Worked example: scaling the URL shortener
Start with one app server and PostgreSQL. Traffic grows → add an L7 load balancer and N stateless app instances (URL shortener). Read QPS still spikes on redirects → add Redis cache-aside. DB reads saturate → add read replicas. Write QPS exceeds primary capacity → shard url_mappings by hash of short_code. Each step solves a measured bottleneck — that narrative is what interviewers want.
| Bottleneck signal | Scale lever |
|---|---|
| App CPU > 70% sustained | Horizontal scale behind LB |
| DB read latency on redirects | Redis + read replicas |
| DB write TPS on create | Sharding or async write queue |
| Single Redis memory limit | Redis Cluster with consistent hashing |
| Global latency | CDN for redirects + regional caches |
API gateway vs load balancer
A load balancer distributes traffic to identical app servers. An API gateway adds cross-cutting concerns: authentication, rate limiting, request validation, SSL termination, and routing /v1 vs /v2. In diagrams, gateway sits between LB and services, or LB and gateway merge into one managed product (AWS ALB + API Gateway). Say "gateway enforces auth and rate limits; LB balances healthy backends."
Sticky sessions and WebSockets
HTTP requests should be stateless — any server handles any request. WebSocket connections are stateful TCP pipes. Options: (1) sticky sessions by user_id cookie so the same user lands on the same chat server, (2) connection registry in Redis so any server can find any user's socket (chat design). Prefer (2) at scale; sticky sessions break when instances die mid-connection.
Capacity back-of-envelope
One modest app server handles ~1,000–5,000 simple HTTP req/sec depending on work per request. If peak is 50,000 req/sec and each server sustains 2,500, you need ~20 instances plus headroom for deploys. WebSocket servers are connection-bound: 50K concurrent sockets per box is a planning number — millions of users online means hundreds of gateway nodes. State these assumptions aloud in interviews.
Latency budget through the stack
| Hop | Typical cost |
|---|---|
| DNS lookup (cached) | 0–5ms |
| TLS handshake (first request) | 20–50ms |
| Load balancer | 1–5ms |
| App server logic | 2–20ms |
| Redis round-trip | 0.5–2ms |
| DB replica query (cache miss) | 5–20ms |
A cached redirect stays under 50ms p99. Uncached paths budget for DB. If your diagram has six network hops, call out which you would eliminate with edge cache.

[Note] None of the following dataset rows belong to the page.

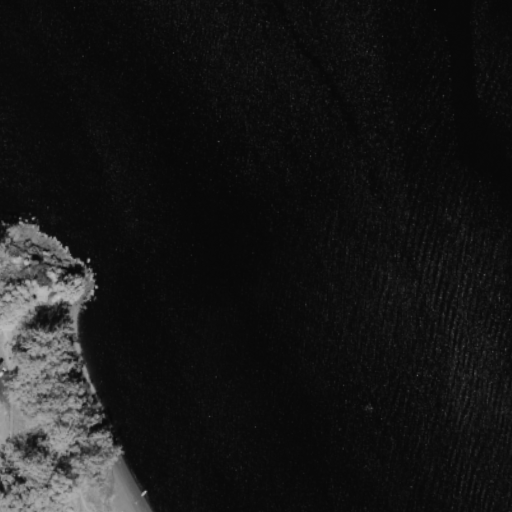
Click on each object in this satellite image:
park: (41, 316)
park: (92, 489)
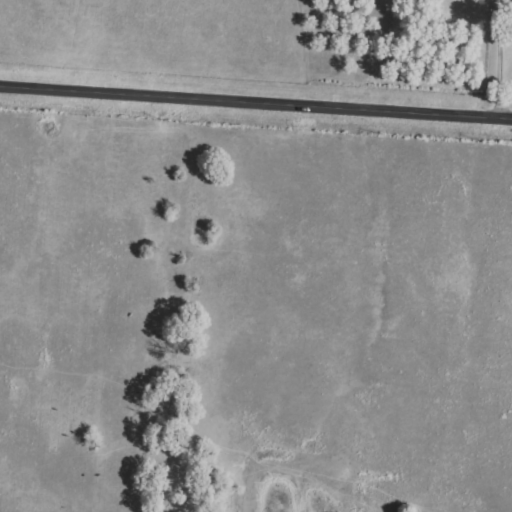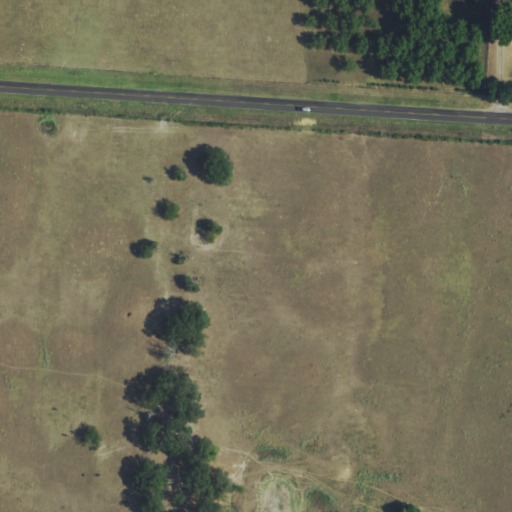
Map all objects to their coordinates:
road: (500, 59)
road: (255, 101)
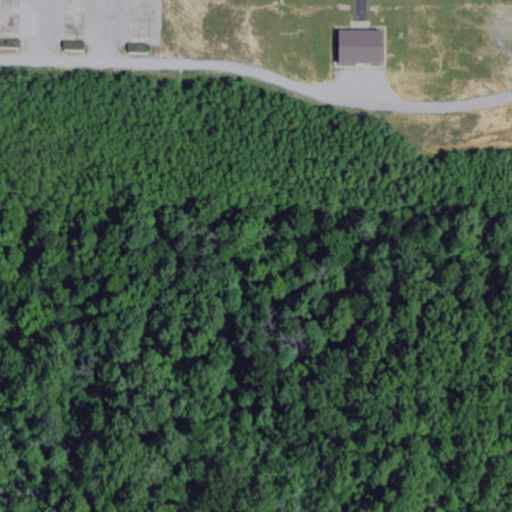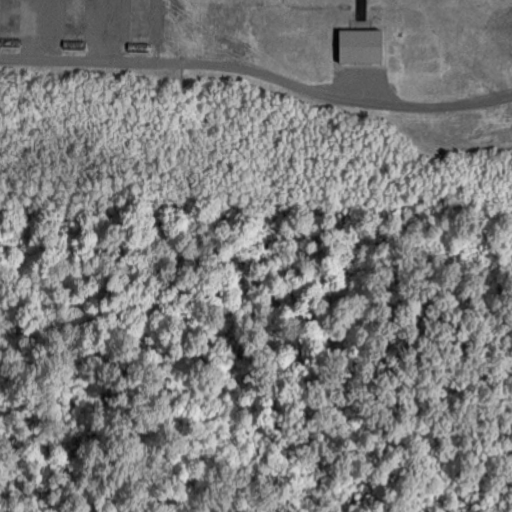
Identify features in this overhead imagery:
building: (348, 47)
road: (258, 78)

What to say in the last five minutes
Summarise: "Stateless app tier behind L7 LB, auto-scale on CPU or RPS, shared Redis and DB for state, read replicas for read-heavy paths, consistent hashing if we shard caches. WebSockets need a connection registry instead of blind round-robin." That covers 90% of scale follow-ups.
Mock interview checklist
- Distinguished vertical vs horizontal scaling with a real trigger (CPU, connections).
- Named L7 for HTTP and explained when L4 matters.
- Described stateless tier and where state lives (Redis, DB).
- Mentioned health checks (liveness vs readiness).
- Explained what happens when scaling app servers does not fix DB saturation.
- Referenced a case study: URL shortener, feed, or rate limiter.
Closing summary
Say L7 LB for HTTP APIs, stateless app tier, shared Redis/DB for state, auto-scale on CPU or RPS, and consistent hashing when you shard. That one paragraph satisfies most "how do you scale this?" follow-ups.